Juste avant de rejoindre Pascal Montredon et Jean-Luc Renaud, pour leur rendez-vous avec Agnès Buzyn, de ce matin (voir Lmdt de ce jour), Michel Guiffès (trésorier national de la Confédération et président de la fédération des buralistes de Bretagne) était interviewé sur France•Info. L’occasion de revenir sur les arguments de la profession.
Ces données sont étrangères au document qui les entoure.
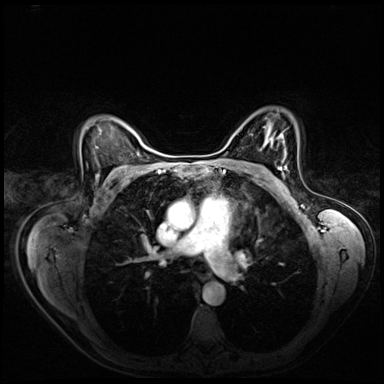
Breast MRI (dynamic contrast-enhanced), one axial slice. Position 47 of 72 along the scan axis. Dynamic contrast-enhanced series, time point 2 of 8 at this slice position (early post-contrast). 3 T. TE 1.4 ms, TR 4.3 ms. 2.5 mm slice thickness. 384 × 384 image matrix, field of view 360 × 360 mm. Female patient.
Annotated regions visible in this slice (semi-automatically segmented with operator editing):
- enhancing-tissue mask used for the functional tumour volume (all voxels passing the contrast-enhancement thresholds inside the analysis volume; usually the tumour): bounding box [x1, y1, x2, y2] px = [278, 165, 286, 175]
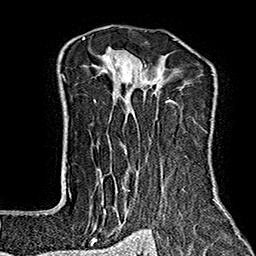
Breast MRI (dynamic contrast-enhanced), one axial slice; cropped to one breast; dynamic contrast-enhanced series, time point 2 of 7 at this slice position (early post-contrast); 1.5 T; TE 2.7 ms, TR 5.1 ms; 1 mm slice thickness; 256 × 256 image matrix, field of view 178 × 178 mm. Female patient.
Structures marked on this image (semi-automatic segmentation, software-assisted and operator-edited):
- enhancing-tissue mask used for the functional tumour volume (all voxels passing the contrast-enhancement thresholds inside the analysis volume; usually the tumour): bounding box <64,37,222,243> (left, top, right, bottom; pixels)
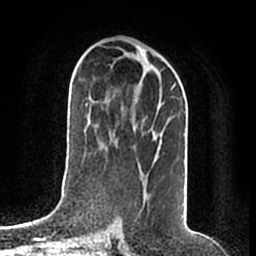
Breast MRI (dynamic contrast-enhanced), one axial slice. Slice 97 of 200 in the series (ordered by position). Cropped to one breast. Dynamic contrast-enhanced series, time point 2 of 7 at this slice position (early post-contrast). 1.5 T. TE 2.2 ms, TR 4.6 ms. 256 × 256 image matrix. Female patient.
Structures marked on this image (semi-automatic segmentation, software-assisted and operator-edited):
- enhancing-tissue mask used for the functional tumour volume (all voxels passing the contrast-enhancement thresholds inside the analysis volume; usually the tumour): bounding box (x1, y1, x2, y2) in pixels: (139, 83, 176, 181)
•• Sur l’annonce du Premier ministre concernant le paquet à 10 euros (voir Lmdt du 4 juillet) : « nous avons découvert le paquet à 10 euros deux minutes avant l’intervention du Premier ministre par le simple appel de l’un de ses conseillers (voir Lmdt du 5 juillet). Nous avons été particulièrement déçus de cette façon d’agir unilatérale et sans concertation ».
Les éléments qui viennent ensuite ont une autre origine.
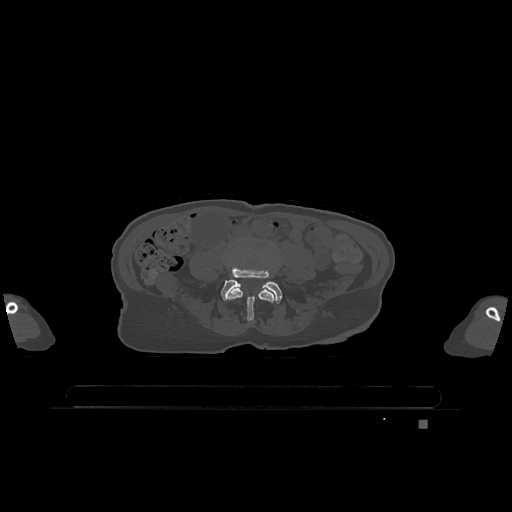
CT including the spine, one axial slice; position 267 of 1317 along the scan axis; bone window (W 1800 / L 400 HU); 512 × 512 image matrix, field of view 500 × 500 mm. Female patient, age 74 years. From the clinical record (not read from this slice): primary cancer: lung.
Structures marked on this image (semi-automatically segmented with operator editing):
- L4 vertebra: bounding box (x1, y1, x2, y2) in pixels: (228, 288, 274, 322)
- L5 vertebra: (221, 268, 282, 304)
•• Sur le principe, lui-même, du paquet à 10 euros : « nous contestons l’application pure et dure d’un prix à 10 euros qui, d’abord, va déstabiliser le marché officiel du tabac en France et, ensuite, va désorienter tous les buralistes français.
« Nous sommes déjà le pays d’Europe continentale où le tabac est le plus cher.
« On va avoir une augmentation de 43 %, c’est phénoménal. La dernière fois que ce genre de choc a eu lieu, c’était en 2003-2004, et cela a provoqué, dans les six ans qui ont suivi, la disparition de 8 000 buralistes.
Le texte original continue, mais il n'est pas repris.